Several lags exceed the blue confidence bands, meaning residuals are not white noise. This suggests that the Seasonal Naive model does not fully capture all seasonal dependencies.
The residuals appear roughly normal but show some skew. There are a few extreme residuals, suggesting outliers or structural breaks. The model does not fully explain the seasonal structure—autocorrelation remains.
The forecast follows a repeating seasonal pattern (which is expected from SNAIVE()). Prediction intervals widen over time, indicating increasing uncertainty.
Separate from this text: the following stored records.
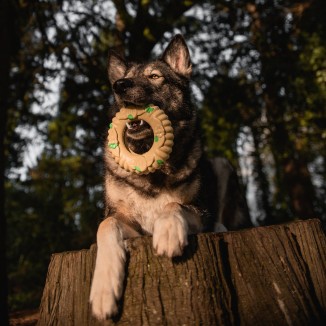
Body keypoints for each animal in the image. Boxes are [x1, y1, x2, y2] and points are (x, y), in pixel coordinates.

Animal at [89, 34, 250, 320]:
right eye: (124, 78)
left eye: (154, 77)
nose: (119, 86)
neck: (149, 167)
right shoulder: (125, 220)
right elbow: (106, 225)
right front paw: (104, 289)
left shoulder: (197, 209)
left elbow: (175, 204)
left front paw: (168, 230)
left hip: (222, 166)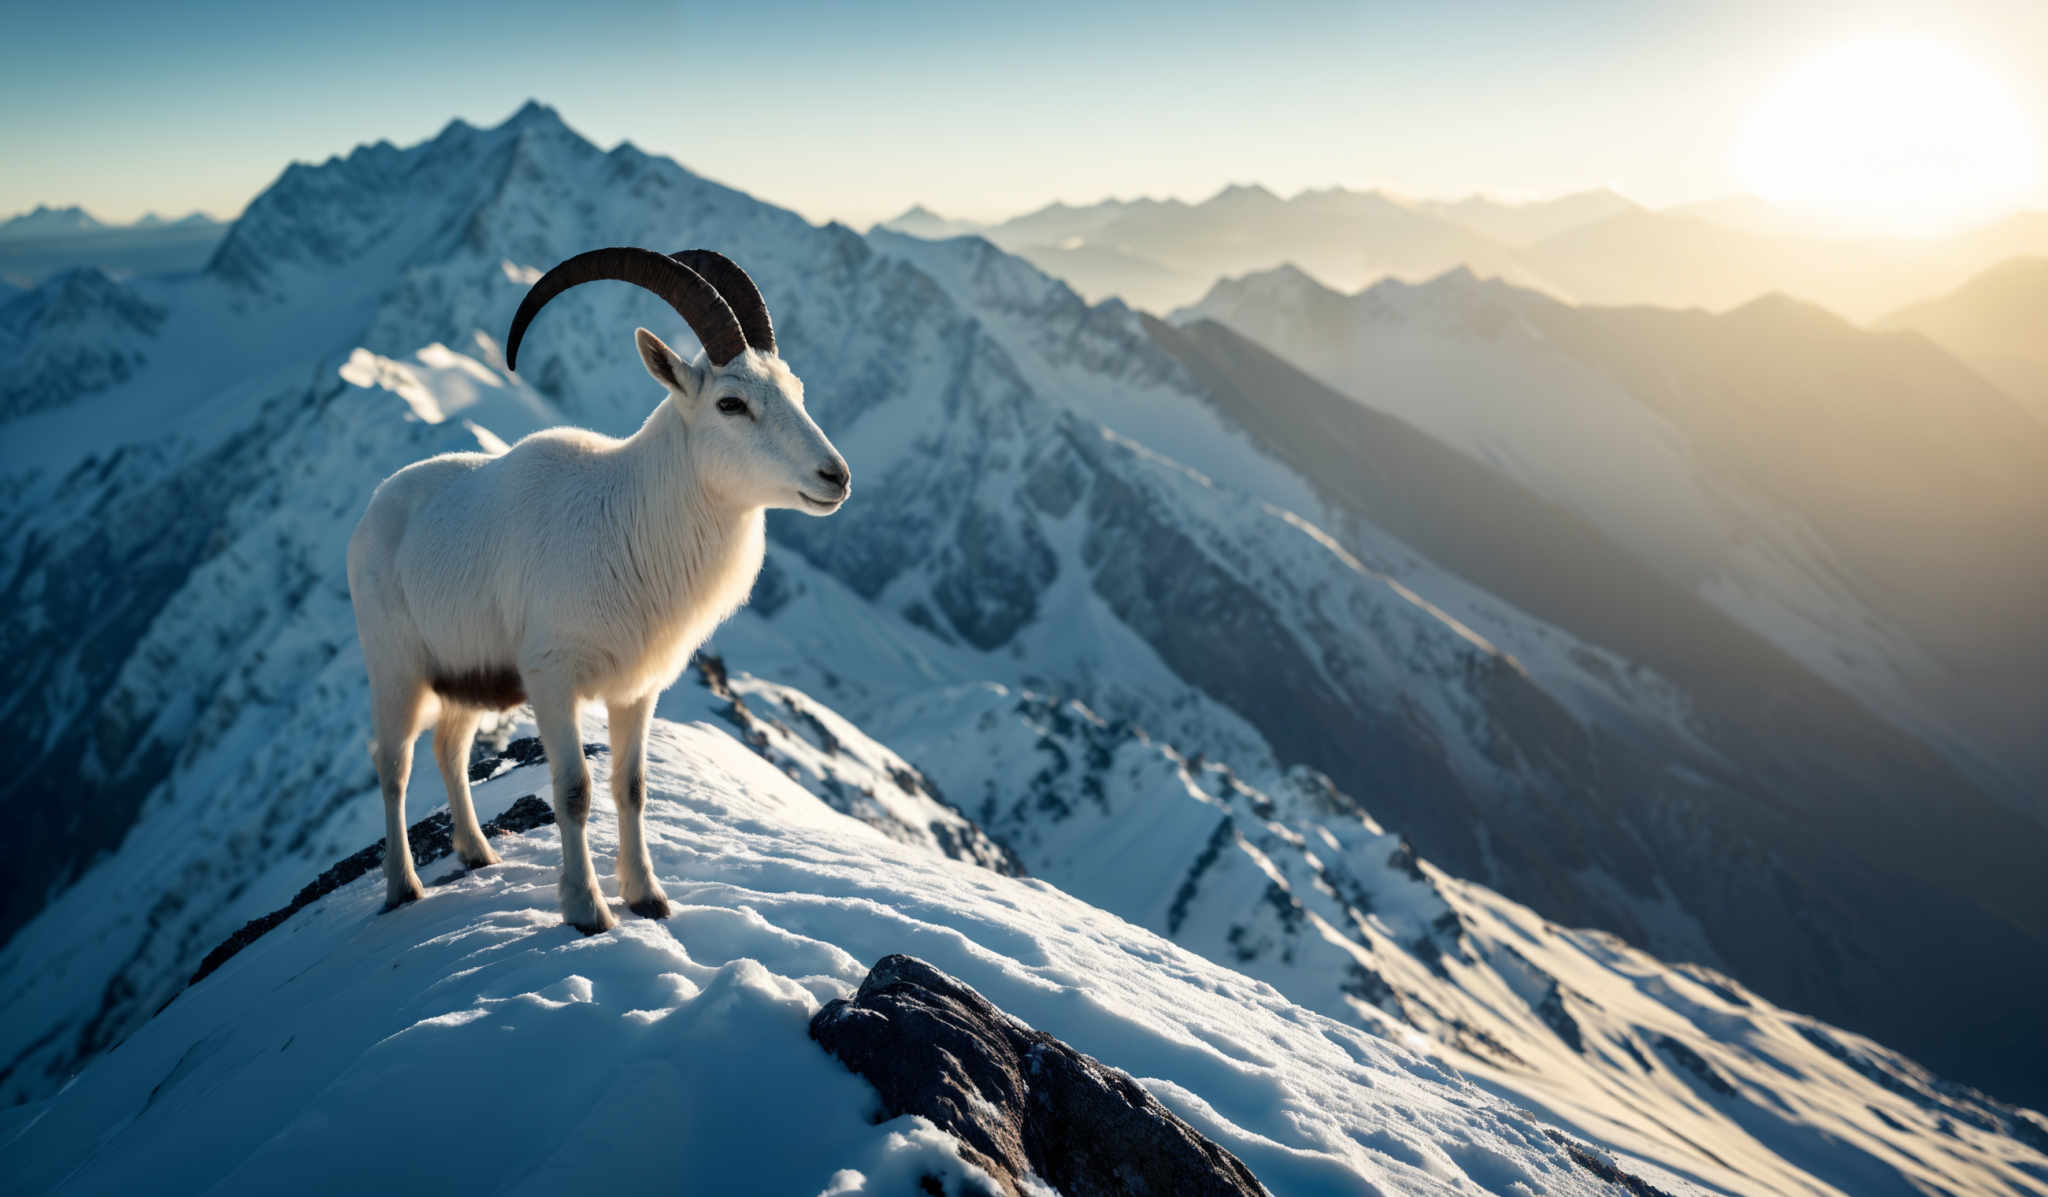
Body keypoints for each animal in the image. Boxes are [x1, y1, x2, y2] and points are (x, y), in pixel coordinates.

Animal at [348, 245, 843, 934]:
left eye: (795, 390)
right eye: (731, 404)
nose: (835, 476)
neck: (627, 527)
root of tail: (374, 510)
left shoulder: (635, 692)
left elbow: (630, 788)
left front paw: (647, 896)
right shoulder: (553, 681)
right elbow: (575, 790)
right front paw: (587, 910)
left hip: (466, 679)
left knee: (450, 747)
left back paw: (478, 854)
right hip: (396, 672)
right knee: (394, 767)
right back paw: (404, 886)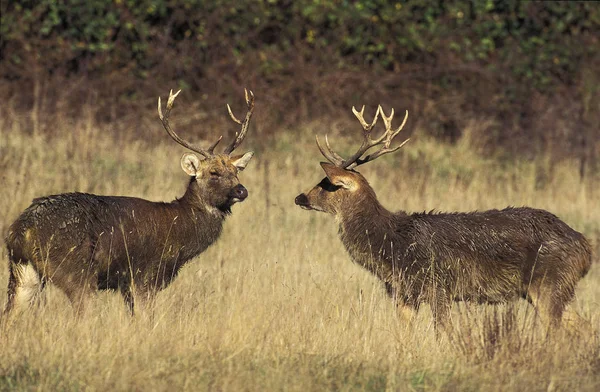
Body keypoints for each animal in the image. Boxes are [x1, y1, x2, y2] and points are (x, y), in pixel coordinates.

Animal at [2, 87, 255, 316]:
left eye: (236, 171)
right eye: (213, 172)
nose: (242, 190)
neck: (180, 231)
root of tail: (22, 229)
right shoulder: (144, 275)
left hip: (23, 271)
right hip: (76, 270)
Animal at [294, 105, 592, 336]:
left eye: (326, 184)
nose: (299, 197)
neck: (392, 245)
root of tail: (586, 248)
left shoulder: (439, 287)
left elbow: (444, 333)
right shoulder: (404, 295)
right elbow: (403, 337)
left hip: (549, 283)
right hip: (550, 290)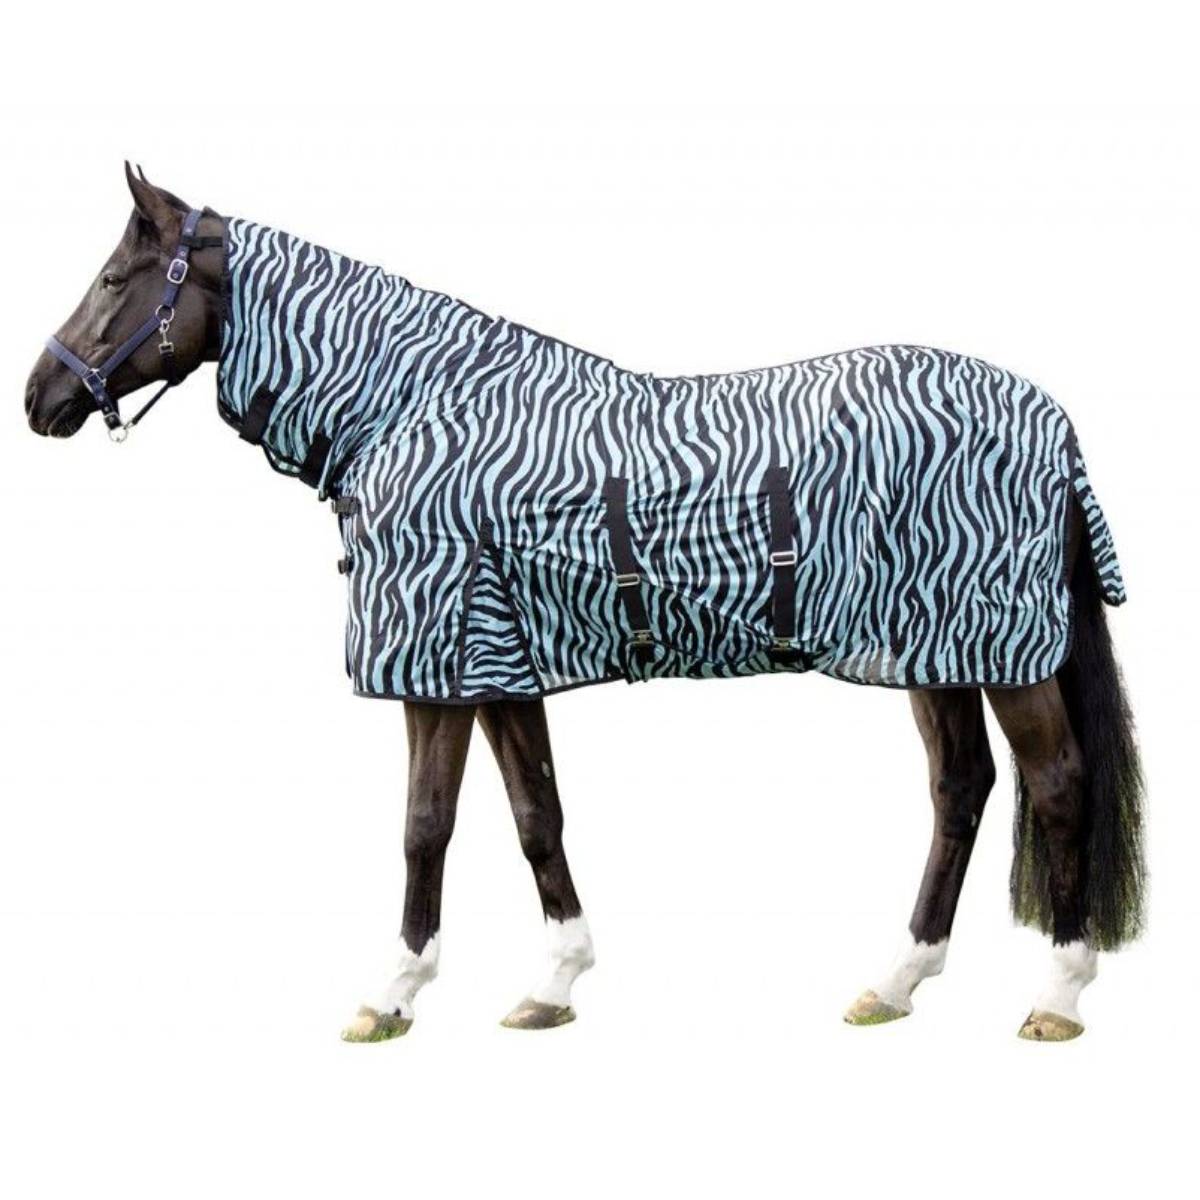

But having applied both NAIVE() and SNAIVE(), the latter is the better model.
vic_livestock <- aus_livestock %>%
filter(State == "Victoria")
snaive_forecasts <- vic_livestock %>%
model(SNAIVE(Count)) %>%
forecast(h = "2 years")
options(repr.plot.width = 12, repr.plot.height = 8)
snaive_forecasts %>%
autoplot(vic_livestock, level = NULL) +
labs(title = "Seasonal Naïve Forecasts for Victorian Livestock Series",
y = "Livestock Count",
x = "Year") +
facet_wrap(~ Animal, scales = "free_y", ncol = 2) +
theme_minimal() +
theme(
strip.text = element_text(size = 12, face = "bold"),
axis.text.x = element_text(size = 10, angle = 45, hjust = 1),
axis.text.y = element_text(size = 10),
axis.title = element_text(size = 12),
panel.spacing = unit(1.5, "lines"),
plot.title = element_text(size = 16, face = "bold", hjust = 0.5)) +
scale_y_continuous(labels = scales::comma)
SNAIVE is a reasonable benchmark for these livestock series if seasonality is strong and stable, as seen in Calves. However, it fails to capture trends in series like Lambs and Pigs and won’t adapt to structural changes. For long-term forecasting, ARIMA or ETS models may perform better.